TNPCEE again !!! Nosecut to Politics ....

The High court order on CET for Engineering admissions finally proved that the state goverment should not interfere in Education . Even though there is lot of Discussion going on still as its too late as students missed out the Preparation time. I will say, even though the court came up with the 0rder so late this is a lesson for all poltical people. Atleast hereafter they should not play with the students life and the Education bodies like AICTE . Nobody can deny that our Engineering and Management education is one of the important key factors which made INDIA TOP and still its fuelling the growth of our ECONOMY.
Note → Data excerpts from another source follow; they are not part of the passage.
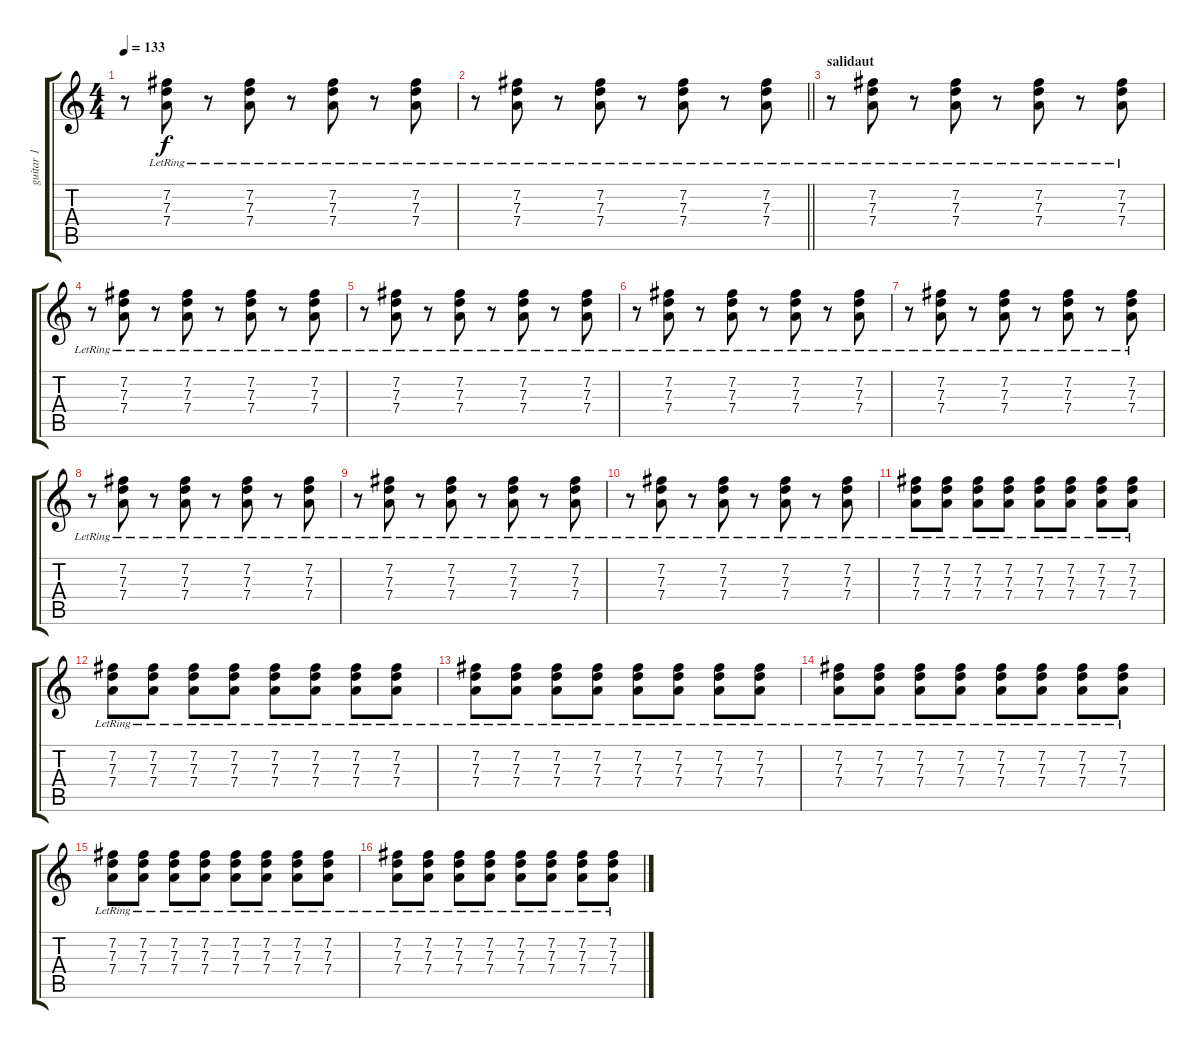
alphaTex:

\track ("guitar 1" "guitar 1") {instrument distortionguitar}
\staff {score tabs}
\tuning (E4 B3 G3 D3 A2 E2) {hide}
\ts (4 4)
\tempo 133
\clef g2
\ks c
r.8{dy f} (7.2{lr} 7.3{lr} 7.4{lr}).8 r.8 (7.2{lr} 7.3{lr} 7.4{lr}).8 r.8 (7.2{lr} 7.3{lr} 7.4{lr}).8 r.8 (7.2{lr} 7.3{lr} 7.4{lr}).8 |
\barLineRight lightlight
r.8 (7.2{lr} 7.3{lr} 7.4{lr}).8 r.8 (7.2{lr} 7.3{lr} 7.4{lr}).8 r.8 (7.2{lr} 7.3{lr} 7.4{lr}).8 r.8 (7.2{lr} 7.3{lr} 7.4{lr}).8 |
\section ("" "salidaut")
r.8 (7.2{lr} 7.3{lr} 7.4{lr}).8 r.8 (7.2{lr} 7.3{lr} 7.4{lr}).8 r.8 (7.2{lr} 7.3{lr} 7.4{lr}).8 r.8 (7.2{lr} 7.3{lr} 7.4{lr}).8 |
r.8 (7.2{lr} 7.3{lr} 7.4{lr}).8 r.8 (7.2{lr} 7.3{lr} 7.4{lr}).8 r.8 (7.2{lr} 7.3{lr} 7.4{lr}).8 r.8 (7.2{lr} 7.3{lr} 7.4{lr}).8 |
r.8 (7.2{lr} 7.3{lr} 7.4{lr}).8 r.8 (7.2{lr} 7.3{lr} 7.4{lr}).8 r.8 (7.2{lr} 7.3{lr} 7.4{lr}).8 r.8 (7.2{lr} 7.3{lr} 7.4{lr}).8 |
r.8 (7.2{lr} 7.3{lr} 7.4{lr}).8 r.8 (7.2{lr} 7.3{lr} 7.4{lr}).8 r.8 (7.2{lr} 7.3{lr} 7.4{lr}).8 r.8 (7.2{lr} 7.3{lr} 7.4{lr}).8 |
r.8 (7.2{lr} 7.3{lr} 7.4{lr}).8 r.8 (7.2{lr} 7.3{lr} 7.4{lr}).8 r.8 (7.2{lr} 7.3{lr} 7.4{lr}).8 r.8 (7.2{lr} 7.3{lr} 7.4{lr}).8 |
r.8 (7.2{lr} 7.3{lr} 7.4{lr}).8 r.8 (7.2{lr} 7.3{lr} 7.4{lr}).8 r.8 (7.2{lr} 7.3{lr} 7.4{lr}).8 r.8 (7.2{lr} 7.3{lr} 7.4{lr}).8 |
r.8 (7.2{lr} 7.3{lr} 7.4{lr}).8 r.8 (7.2{lr} 7.3{lr} 7.4{lr}).8 r.8 (7.2{lr} 7.3{lr} 7.4{lr}).8 r.8 (7.2{lr} 7.3{lr} 7.4{lr}).8 |
r.8 (7.2{lr} 7.3{lr} 7.4{lr}).8 r.8 (7.2{lr} 7.3{lr} 7.4{lr}).8 r.8 (7.2{lr} 7.3{lr} 7.4{lr}).8 r.8 (7.2{lr} 7.3{lr} 7.4{lr}).8 |
(7.2{lr} 7.3{lr} 7.4{lr}).8 (7.2{lr} 7.3{lr} 7.4{lr}).8 (7.2{lr} 7.3{lr} 7.4{lr}).8 (7.2{lr} 7.3{lr} 7.4{lr}).8 (7.2{lr} 7.3{lr} 7.4{lr}).8 (7.2{lr} 7.3{lr} 7.4{lr}).8 (7.2{lr} 7.3{lr} 7.4{lr}).8 (7.2{lr} 7.3{lr} 7.4{lr}).8 |
(7.2{lr} 7.3{lr} 7.4{lr}).8 (7.2{lr} 7.3{lr} 7.4{lr}).8 (7.2{lr} 7.3{lr} 7.4{lr}).8 (7.2{lr} 7.3{lr} 7.4{lr}).8 (7.2{lr} 7.3{lr} 7.4{lr}).8 (7.2{lr} 7.3{lr} 7.4{lr}).8 (7.2{lr} 7.3{lr} 7.4{lr}).8 (7.2{lr} 7.3{lr} 7.4{lr}).8 |
(7.2{lr} 7.3{lr} 7.4{lr}).8 (7.2{lr} 7.3{lr} 7.4{lr}).8 (7.2{lr} 7.3{lr} 7.4{lr}).8 (7.2{lr} 7.3{lr} 7.4{lr}).8 (7.2{lr} 7.3{lr} 7.4{lr}).8 (7.2{lr} 7.3{lr} 7.4{lr}).8 (7.2{lr} 7.3{lr} 7.4{lr}).8 (7.2{lr} 7.3{lr} 7.4{lr}).8 |
(7.2{lr} 7.3{lr} 7.4{lr}).8 (7.2{lr} 7.3{lr} 7.4{lr}).8 (7.2{lr} 7.3{lr} 7.4{lr}).8 (7.2{lr} 7.3{lr} 7.4{lr}).8 (7.2{lr} 7.3{lr} 7.4{lr}).8 (7.2{lr} 7.3{lr} 7.4{lr}).8 (7.2{lr} 7.3{lr} 7.4{lr}).8 (7.2{lr} 7.3{lr} 7.4{lr}).8 |
(7.2{lr} 7.3{lr} 7.4{lr}).8 (7.2{lr} 7.3{lr} 7.4{lr}).8 (7.2{lr} 7.3{lr} 7.4{lr}).8 (7.2{lr} 7.3{lr} 7.4{lr}).8 (7.2{lr} 7.3{lr} 7.4{lr}).8 (7.2{lr} 7.3{lr} 7.4{lr}).8 (7.2{lr} 7.3{lr} 7.4{lr}).8 (7.2{lr} 7.3{lr} 7.4{lr}).8 |
(7.2{lr} 7.3{lr} 7.4{lr}).8 (7.2{lr} 7.3{lr} 7.4{lr}).8 (7.2{lr} 7.3{lr} 7.4{lr}).8 (7.2{lr} 7.3{lr} 7.4{lr}).8 (7.2{lr} 7.3{lr} 7.4{lr}).8 (7.2{lr} 7.3{lr} 7.4{lr}).8 (7.2{lr} 7.3{lr} 7.4{lr}).8 (7.2{lr} 7.3{lr} 7.4{lr}).8
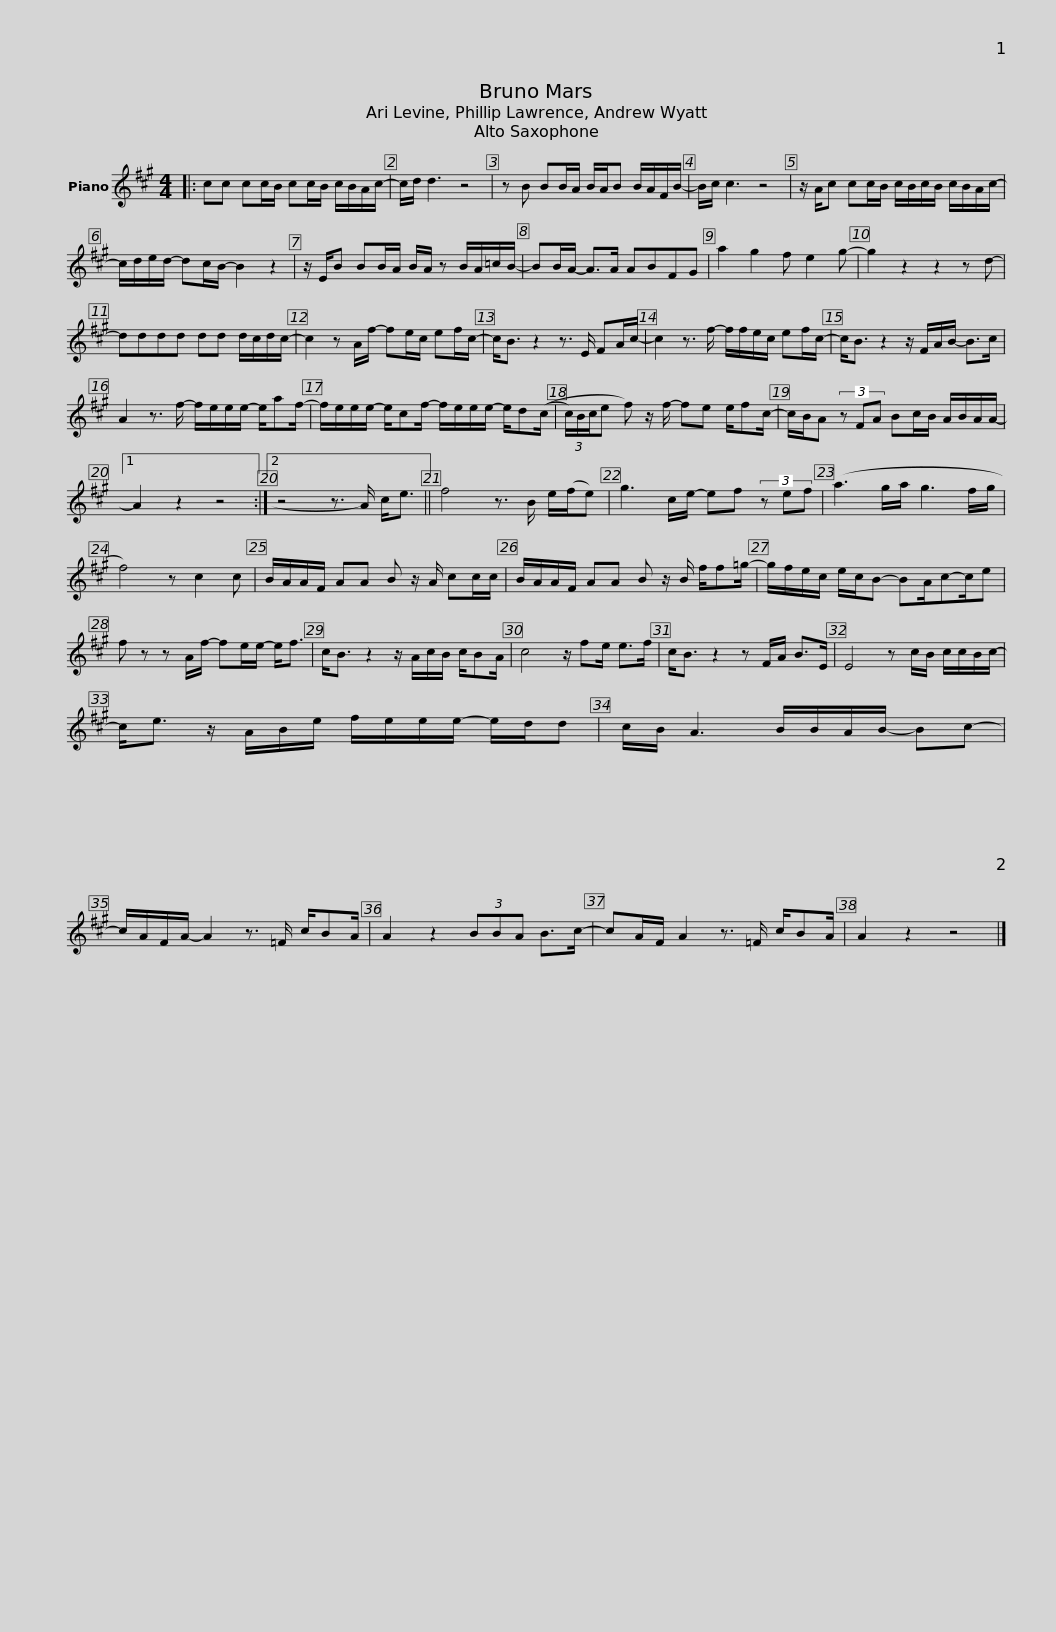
X:1
L:1/8
M:4/4
I:linebreak $
K:A
V:1 treble
V:1
|: cc cc/B/ cc/B/ c/B/A/c/- | c/d/ d3 z4 | z B BB/A/ B/A/B B/A/F/B/- | B/c/ c3 z4 |$ z/ A/c cc/B/ c/B/c/B/ c/B/A/c/- | %5
 c/d/e/d/- dc/B/- B2 z2 |$ z/ E/B BB/A/ B/A/ z B/A/=c/B/- | BB/A/- A>A ABFG | a2 g2 f e2 g- | g2 z2 z2 z d- |$ %10
 dddd dd d/c/d/c/- | c2 z A/f/- fe/c/ ef/c/- | c<B z2 z3/2 E/ FA/c/- |$ c2 z3/2 f/- f/f/e/c/ ef/c/- | c<B z2 z/ F/A/B/- B>c | %15
 A2 z3/2 f/- f/e/e/e/- e/af/- |$ f/e/e/e/- e/cf/- f/e/e/e/- e/d((c/ | (3c/)B/c/e f) z/ f/- fe e/fc/- |$ c/B/A (3z FA Bc/B/ A/B/A/A/- |1 A2 z2 z4 :|2$ %20
 z4 z3/2 A/ c<e || f4 z3/2 B/ e/(f/e) | g3 c/e/- ef (3z ef | (a3 g/a/ g3 f/g/ | f4) z c2 c |$ %25
 B/A/A/F/ AA B z/ A/ cc/c/ | B/A/A/F/ AA B z/ B/ f/f=g/- |$ g/f/e/c/ e/c/B- BA/c-c/e | f z z A/f/- fe/e/- e<f | c<B z2 z/ A/c/B/ c/BA/ |$ %30
 c4 z/ fe/ e>f | c<B z2 z F/A/ B>E | E4 z c/B/ c/c/B/c/- |$ c<e z/ A/B/e/ f/e/e/e/- e/d/d | c/B/ A3 B/B/A/B/- Bc- | %35
 c/A/F/A/- A2 z3/2 =F/ c/BA/ |$ A2 z2 (3BBA B>c- | cA/F/ A2 z3/2 =F/ c/BA/ | A2 z2 z4 |] %39
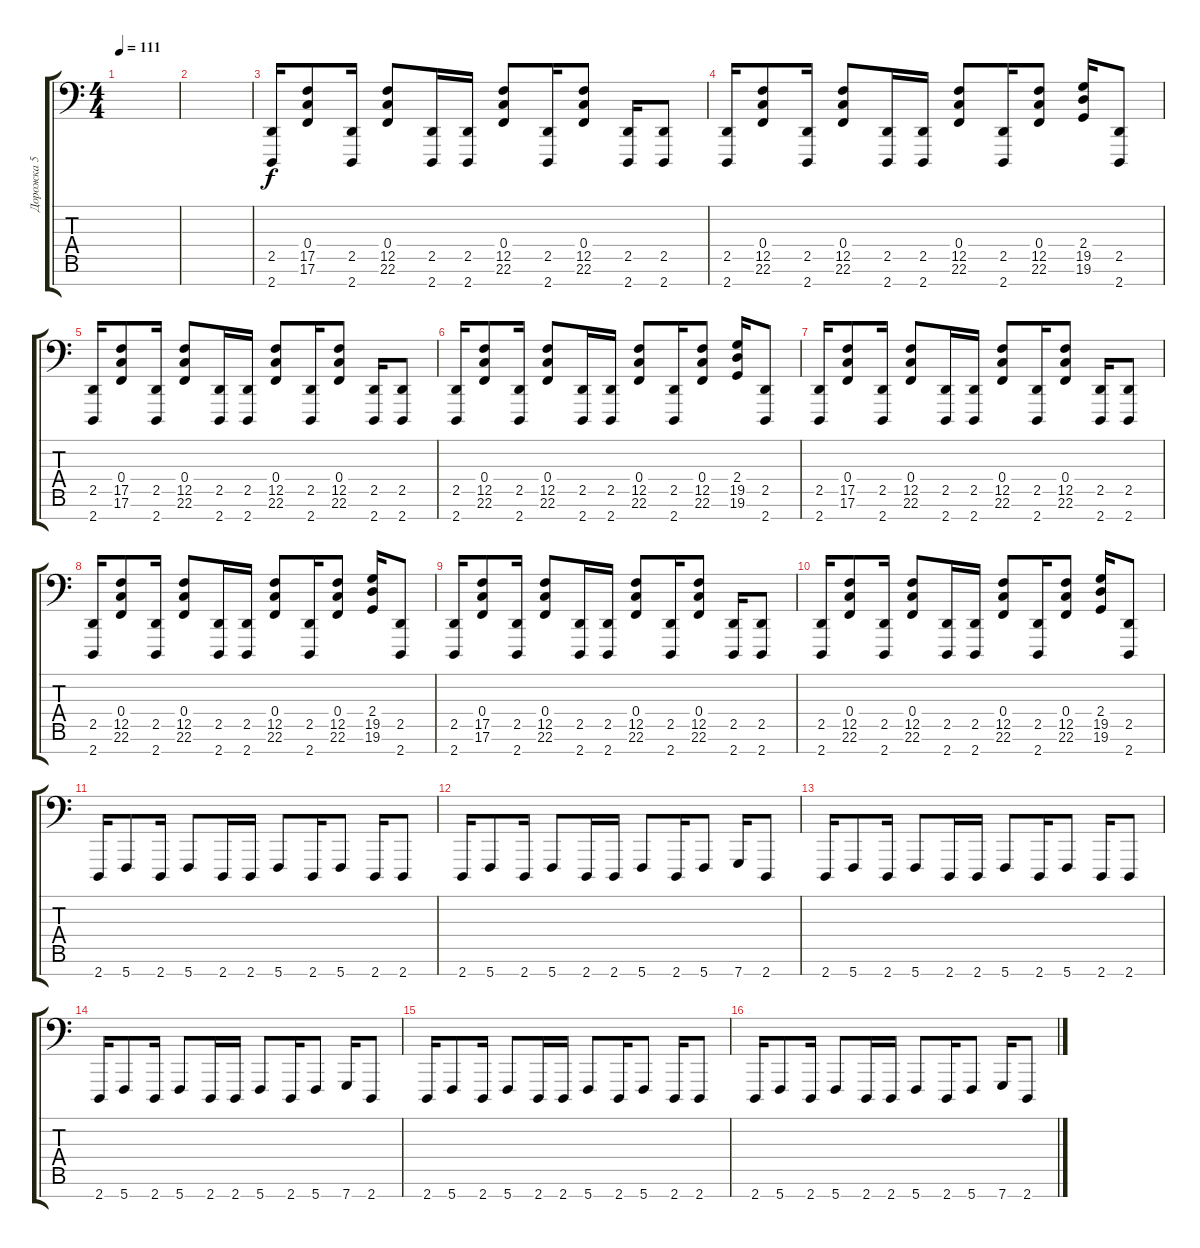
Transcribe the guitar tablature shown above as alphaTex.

\track ("Дорожка 5" "Дорожка 5") {instrument lead8bassandlead}
\staff {score tabs}
\tuning (C5 D4 A3 F2 C2 G1 C1) {hide}
\ts (4 4)
\tempo 111
\clef f4
\ks c
|
|
(2.5 2.7).16 (0.4 17.5 17.6).8 (2.5 2.7).16 (0.4 12.5 22.6).8 (2.5 2.7).16 (2.5 2.7).16 (0.4 12.5 22.6).8 (2.5 2.7).16 (0.4 12.5 22.6).8 (2.5 2.7).16 (2.5 2.7).8 |
(2.5 2.7).16 (0.4 12.5 22.6).8 (2.5 2.7).16 (0.4 12.5 22.6).8 (2.5 2.7).16 (2.5 2.7).16 (0.4 12.5 22.6).8 (2.5 2.7).16 (0.4 12.5 22.6).8 (2.4 19.5 19.6).16 (2.5 2.7).8 |
(2.5 2.7).16 (0.4 17.5 17.6).8 (2.5 2.7).16 (0.4 12.5 22.6).8 (2.5 2.7).16 (2.5 2.7).16 (0.4 12.5 22.6).8 (2.5 2.7).16 (0.4 12.5 22.6).8 (2.5 2.7).16 (2.5 2.7).8 |
(2.5 2.7).16 (0.4 12.5 22.6).8 (2.5 2.7).16 (0.4 12.5 22.6).8 (2.5 2.7).16 (2.5 2.7).16 (0.4 12.5 22.6).8 (2.5 2.7).16 (0.4 12.5 22.6).8 (2.4 19.5 19.6).16 (2.5 2.7).8 |
(2.5 2.7).16 (0.4 17.5 17.6).8 (2.5 2.7).16 (0.4 12.5 22.6).8 (2.5 2.7).16 (2.5 2.7).16 (0.4 12.5 22.6).8 (2.5 2.7).16 (0.4 12.5 22.6).8 (2.5 2.7).16 (2.5 2.7).8 |
(2.5 2.7).16 (0.4 12.5 22.6).8 (2.5 2.7).16 (0.4 12.5 22.6).8 (2.5 2.7).16 (2.5 2.7).16 (0.4 12.5 22.6).8 (2.5 2.7).16 (0.4 12.5 22.6).8 (2.4 19.5 19.6).16 (2.5 2.7).8 |
(2.5 2.7).16 (0.4 17.5 17.6).8 (2.5 2.7).16 (0.4 12.5 22.6).8 (2.5 2.7).16 (2.5 2.7).16 (0.4 12.5 22.6).8 (2.5 2.7).16 (0.4 12.5 22.6).8 (2.5 2.7).16 (2.5 2.7).8 |
(2.5 2.7).16 (0.4 12.5 22.6).8 (2.5 2.7).16 (0.4 12.5 22.6).8 (2.5 2.7).16 (2.5 2.7).16 (0.4 12.5 22.6).8 (2.5 2.7).16 (0.4 12.5 22.6).8 (2.4 19.5 19.6).16 (2.5 2.7).8 |
2.7.16 5.7.8 2.7.16 5.7.8 2.7.16 2.7.16 5.7.8 2.7.16 5.7.8 2.7.16 2.7.8 |
2.7.16 5.7.8 2.7.16 5.7.8 2.7.16 2.7.16 5.7.8 2.7.16 5.7.8 7.7.16 2.7.8 |
2.7.16 5.7.8 2.7.16 5.7.8 2.7.16 2.7.16 5.7.8 2.7.16 5.7.8 2.7.16 2.7.8 |
2.7.16 5.7.8 2.7.16 5.7.8 2.7.16 2.7.16 5.7.8 2.7.16 5.7.8 7.7.16 2.7.8 |
2.7.16 5.7.8 2.7.16 5.7.8 2.7.16 2.7.16 5.7.8 2.7.16 5.7.8 2.7.16 2.7.8 |
2.7.16 5.7.8 2.7.16 5.7.8 2.7.16 2.7.16 5.7.8 2.7.16 5.7.8 7.7.16 2.7.8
Here a lot of my collegemates are debating the on standard of the TNPCEE , +2 Exam Questions and how its tough for RURAL students to get good marks in TNPCEE in Mayil's blog. I think the standard of +2 syllabus and public exam question have been improved a lot by increasing one mark questions and compulsory problems in long answers section. So I hope this pattern will decrease the number of centumn scorers and certainly a student with good analytical knowledge/Problematic knowledge gets good marks instead of guys with good power eating and vomiting of the book ( By heart - a good name those ppl give ). This is also a primary reason why so many TN students are not able to crack national level entrance exams like AIEEE and IITJEE.

Even the the politicians saying that rural students missing out because of TNPCEE , today's Hindu says

"Analyst Jayaprakash Gandhi noted that the urban-rural divide that the State Government sought to address by abolishing the CET ran deeper. Even going by the Plus Two marks, students from the rural areas and "educationally backward districts" could not match their counterparts from the urban and semi-urban centres. Taking the case of the medical stream, he said 1,370 students secured 199 out of 200 in 2005. Among them were 377 students who had got it through "improvement." The remaining 993 were the regular students. A study of these students showed that none of them came from eight of the `education districts' considered backward, such as Gudalur, Aranthangi, Ariyalur, Musiri, Lalgudi and Karaikal (Pondicherry.) In another 17 educational districts in rural areas, only 15 students figured in that list. About 900 of these students came from 32 education districts in urban and semi-urban areas. "This only shows that even if admissions are only by Plus Two marks, the objective of favouring the rural students cannot be achieved,"

So instead of lowering the standard the goverment should do something to make students aware of all sought of entrance exams and can give coaching for them. But I will say there is still a lot of gap between rural and city students in terms of exposure. I felt that when i entered into college from my village. I really felt I'm in very last position in the race. I really amazed to see guys reading big English novels like Sidney Shelton .. etc. You may think that I'm from tamil medium. But Im from english medium passed my tenth in matric syllabus and finished my 12th in state board syllabus. What I mean to say is there is a big gap between a rural student and city student in terms of exposure immaterial of the education system.